■ Extracted entries:
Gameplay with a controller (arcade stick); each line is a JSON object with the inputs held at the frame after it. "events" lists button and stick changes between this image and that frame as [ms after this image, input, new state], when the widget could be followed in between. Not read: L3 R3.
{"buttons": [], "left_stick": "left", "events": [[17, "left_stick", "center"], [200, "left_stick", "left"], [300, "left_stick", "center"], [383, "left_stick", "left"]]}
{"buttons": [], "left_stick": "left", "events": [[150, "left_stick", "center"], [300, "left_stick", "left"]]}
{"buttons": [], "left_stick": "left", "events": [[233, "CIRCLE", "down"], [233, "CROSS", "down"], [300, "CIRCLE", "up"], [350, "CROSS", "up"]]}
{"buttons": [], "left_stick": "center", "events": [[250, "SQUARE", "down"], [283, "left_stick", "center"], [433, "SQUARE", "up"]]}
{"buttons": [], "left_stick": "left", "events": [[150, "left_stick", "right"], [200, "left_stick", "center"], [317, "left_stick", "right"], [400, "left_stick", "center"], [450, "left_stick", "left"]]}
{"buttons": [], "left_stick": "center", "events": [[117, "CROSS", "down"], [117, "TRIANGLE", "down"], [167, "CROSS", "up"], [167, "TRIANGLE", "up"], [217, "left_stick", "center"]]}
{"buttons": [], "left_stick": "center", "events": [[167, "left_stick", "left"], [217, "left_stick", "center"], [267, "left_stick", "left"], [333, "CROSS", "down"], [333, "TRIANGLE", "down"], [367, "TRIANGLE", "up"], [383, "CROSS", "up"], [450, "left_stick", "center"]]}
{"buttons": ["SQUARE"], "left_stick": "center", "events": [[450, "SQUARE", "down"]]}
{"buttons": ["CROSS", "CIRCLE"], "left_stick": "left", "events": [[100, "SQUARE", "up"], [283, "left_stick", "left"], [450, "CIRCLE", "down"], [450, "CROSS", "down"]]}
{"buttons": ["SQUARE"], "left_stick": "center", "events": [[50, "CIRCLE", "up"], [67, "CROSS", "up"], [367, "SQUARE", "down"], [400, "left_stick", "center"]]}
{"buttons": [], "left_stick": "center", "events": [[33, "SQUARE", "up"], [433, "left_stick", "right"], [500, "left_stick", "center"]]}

■ Work instruction: Set down all the entries again, word for word.

■ Result of the exercise:
Gameplay with a controller (arcade stick); each line is a JSON object with the inputs held at the frame after it. "events" lists button and stick changes between this image and that frame as [ms after this image, input, new state], when the widget could be followed in between. Not read: L3 R3.
{"buttons": [], "left_stick": "left", "events": [[17, "left_stick", "center"], [200, "left_stick", "left"], [300, "left_stick", "center"], [383, "left_stick", "left"]]}
{"buttons": [], "left_stick": "left", "events": [[150, "left_stick", "center"], [300, "left_stick", "left"]]}
{"buttons": [], "left_stick": "left", "events": [[233, "CIRCLE", "down"], [233, "CROSS", "down"], [300, "CIRCLE", "up"], [350, "CROSS", "up"]]}
{"buttons": [], "left_stick": "center", "events": [[250, "SQUARE", "down"], [283, "left_stick", "center"], [433, "SQUARE", "up"]]}
{"buttons": [], "left_stick": "left", "events": [[150, "left_stick", "right"], [200, "left_stick", "center"], [317, "left_stick", "right"], [400, "left_stick", "center"], [450, "left_stick", "left"]]}
{"buttons": [], "left_stick": "center", "events": [[117, "CROSS", "down"], [117, "TRIANGLE", "down"], [167, "CROSS", "up"], [167, "TRIANGLE", "up"], [217, "left_stick", "center"]]}
{"buttons": [], "left_stick": "center", "events": [[167, "left_stick", "left"], [217, "left_stick", "center"], [267, "left_stick", "left"], [333, "CROSS", "down"], [333, "TRIANGLE", "down"], [367, "TRIANGLE", "up"], [383, "CROSS", "up"], [450, "left_stick", "center"]]}
{"buttons": ["SQUARE"], "left_stick": "center", "events": [[450, "SQUARE", "down"]]}
{"buttons": ["CROSS", "CIRCLE"], "left_stick": "left", "events": [[100, "SQUARE", "up"], [283, "left_stick", "left"], [450, "CIRCLE", "down"], [450, "CROSS", "down"]]}
{"buttons": ["SQUARE"], "left_stick": "center", "events": [[50, "CIRCLE", "up"], [67, "CROSS", "up"], [367, "SQUARE", "down"], [400, "left_stick", "center"]]}
{"buttons": [], "left_stick": "center", "events": [[33, "SQUARE", "up"], [433, "left_stick", "right"], [500, "left_stick", "center"]]}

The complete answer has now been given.